§ MATERIAL TO PROCESS:
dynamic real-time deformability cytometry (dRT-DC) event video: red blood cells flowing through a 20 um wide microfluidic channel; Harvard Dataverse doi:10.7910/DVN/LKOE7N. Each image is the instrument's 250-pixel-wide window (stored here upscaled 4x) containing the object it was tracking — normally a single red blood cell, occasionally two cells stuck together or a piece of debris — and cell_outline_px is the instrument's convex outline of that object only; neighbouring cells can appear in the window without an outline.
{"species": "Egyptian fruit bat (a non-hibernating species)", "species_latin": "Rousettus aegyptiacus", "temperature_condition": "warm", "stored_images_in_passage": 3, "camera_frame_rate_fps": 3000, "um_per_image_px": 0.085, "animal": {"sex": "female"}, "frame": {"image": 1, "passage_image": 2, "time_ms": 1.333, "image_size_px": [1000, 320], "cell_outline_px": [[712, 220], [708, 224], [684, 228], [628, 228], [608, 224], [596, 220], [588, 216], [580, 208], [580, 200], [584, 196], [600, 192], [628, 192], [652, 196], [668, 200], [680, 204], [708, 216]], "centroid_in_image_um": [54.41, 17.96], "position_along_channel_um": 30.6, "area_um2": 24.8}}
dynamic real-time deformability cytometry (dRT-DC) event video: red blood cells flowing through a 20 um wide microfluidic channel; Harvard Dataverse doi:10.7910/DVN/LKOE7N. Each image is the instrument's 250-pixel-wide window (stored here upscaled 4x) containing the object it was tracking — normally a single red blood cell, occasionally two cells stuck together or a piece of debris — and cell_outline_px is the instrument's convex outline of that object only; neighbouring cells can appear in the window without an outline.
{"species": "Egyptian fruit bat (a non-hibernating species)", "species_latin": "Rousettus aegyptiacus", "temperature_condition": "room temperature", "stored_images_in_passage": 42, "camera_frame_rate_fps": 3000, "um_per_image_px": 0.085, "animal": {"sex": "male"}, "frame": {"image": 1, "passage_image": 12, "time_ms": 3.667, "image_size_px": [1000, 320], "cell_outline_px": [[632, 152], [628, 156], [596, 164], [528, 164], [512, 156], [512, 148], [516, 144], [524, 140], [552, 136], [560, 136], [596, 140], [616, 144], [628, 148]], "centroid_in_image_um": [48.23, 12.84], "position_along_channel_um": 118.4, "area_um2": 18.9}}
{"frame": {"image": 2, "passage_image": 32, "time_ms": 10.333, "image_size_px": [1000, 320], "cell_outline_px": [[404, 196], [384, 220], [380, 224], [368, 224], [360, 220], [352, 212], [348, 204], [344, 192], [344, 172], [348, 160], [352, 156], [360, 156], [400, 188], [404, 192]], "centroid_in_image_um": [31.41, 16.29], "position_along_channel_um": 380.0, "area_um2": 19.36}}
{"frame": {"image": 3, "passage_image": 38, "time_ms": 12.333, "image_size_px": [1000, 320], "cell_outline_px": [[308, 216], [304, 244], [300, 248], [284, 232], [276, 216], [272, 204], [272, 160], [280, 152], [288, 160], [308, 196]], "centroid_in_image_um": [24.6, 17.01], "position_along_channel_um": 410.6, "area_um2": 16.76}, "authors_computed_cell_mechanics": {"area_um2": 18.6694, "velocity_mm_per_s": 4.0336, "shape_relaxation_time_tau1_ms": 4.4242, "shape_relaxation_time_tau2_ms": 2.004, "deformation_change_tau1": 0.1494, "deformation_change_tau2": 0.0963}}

§ EXERCISE PROMPT: Write out every entry again exactly, please, with nothing missing.

§ ANSWER FOR THIS EXERCISE:
dynamic real-time deformability cytometry (dRT-DC) event video: red blood cells flowing through a 20 um wide microfluidic channel; Harvard Dataverse doi:10.7910/DVN/LKOE7N. Each image is the instrument's 250-pixel-wide window (stored here upscaled 4x) containing the object it was tracking — normally a single red blood cell, occasionally two cells stuck together or a piece of debris — and cell_outline_px is the instrument's convex outline of that object only; neighbouring cells can appear in the window without an outline.
{"species": "Egyptian fruit bat (a non-hibernating species)", "species_latin": "Rousettus aegyptiacus", "temperature_condition": "warm", "stored_images_in_passage": 3, "camera_frame_rate_fps": 3000, "um_per_image_px": 0.085, "animal": {"sex": "female"}, "frame": {"image": 1, "passage_image": 2, "time_ms": 1.333, "image_size_px": [1000, 320], "cell_outline_px": [[712, 220], [708, 224], [684, 228], [628, 228], [608, 224], [596, 220], [588, 216], [580, 208], [580, 200], [584, 196], [600, 192], [628, 192], [652, 196], [668, 200], [680, 204], [708, 216]], "centroid_in_image_um": [54.41, 17.96], "position_along_channel_um": 30.6, "area_um2": 24.8}}
dynamic real-time deformability cytometry (dRT-DC) event video: red blood cells flowing through a 20 um wide microfluidic channel; Harvard Dataverse doi:10.7910/DVN/LKOE7N. Each image is the instrument's 250-pixel-wide window (stored here upscaled 4x) containing the object it was tracking — normally a single red blood cell, occasionally two cells stuck together or a piece of debris — and cell_outline_px is the instrument's convex outline of that object only; neighbouring cells can appear in the window without an outline.
{"species": "Egyptian fruit bat (a non-hibernating species)", "species_latin": "Rousettus aegyptiacus", "temperature_condition": "room temperature", "stored_images_in_passage": 42, "camera_frame_rate_fps": 3000, "um_per_image_px": 0.085, "animal": {"sex": "male"}, "frame": {"image": 1, "passage_image": 12, "time_ms": 3.667, "image_size_px": [1000, 320], "cell_outline_px": [[632, 152], [628, 156], [596, 164], [528, 164], [512, 156], [512, 148], [516, 144], [524, 140], [552, 136], [560, 136], [596, 140], [616, 144], [628, 148]], "centroid_in_image_um": [48.23, 12.84], "position_along_channel_um": 118.4, "area_um2": 18.9}}
{"frame": {"image": 2, "passage_image": 32, "time_ms": 10.333, "image_size_px": [1000, 320], "cell_outline_px": [[404, 196], [384, 220], [380, 224], [368, 224], [360, 220], [352, 212], [348, 204], [344, 192], [344, 172], [348, 160], [352, 156], [360, 156], [400, 188], [404, 192]], "centroid_in_image_um": [31.41, 16.29], "position_along_channel_um": 380.0, "area_um2": 19.36}}
{"frame": {"image": 3, "passage_image": 38, "time_ms": 12.333, "image_size_px": [1000, 320], "cell_outline_px": [[308, 216], [304, 244], [300, 248], [284, 232], [276, 216], [272, 204], [272, 160], [280, 152], [288, 160], [308, 196]], "centroid_in_image_um": [24.6, 17.01], "position_along_channel_um": 410.6, "area_um2": 16.76}, "authors_computed_cell_mechanics": {"area_um2": 18.6694, "velocity_mm_per_s": 4.0336, "shape_relaxation_time_tau1_ms": 4.4242, "shape_relaxation_time_tau2_ms": 2.004, "deformation_change_tau1": 0.1494, "deformation_change_tau2": 0.0963}}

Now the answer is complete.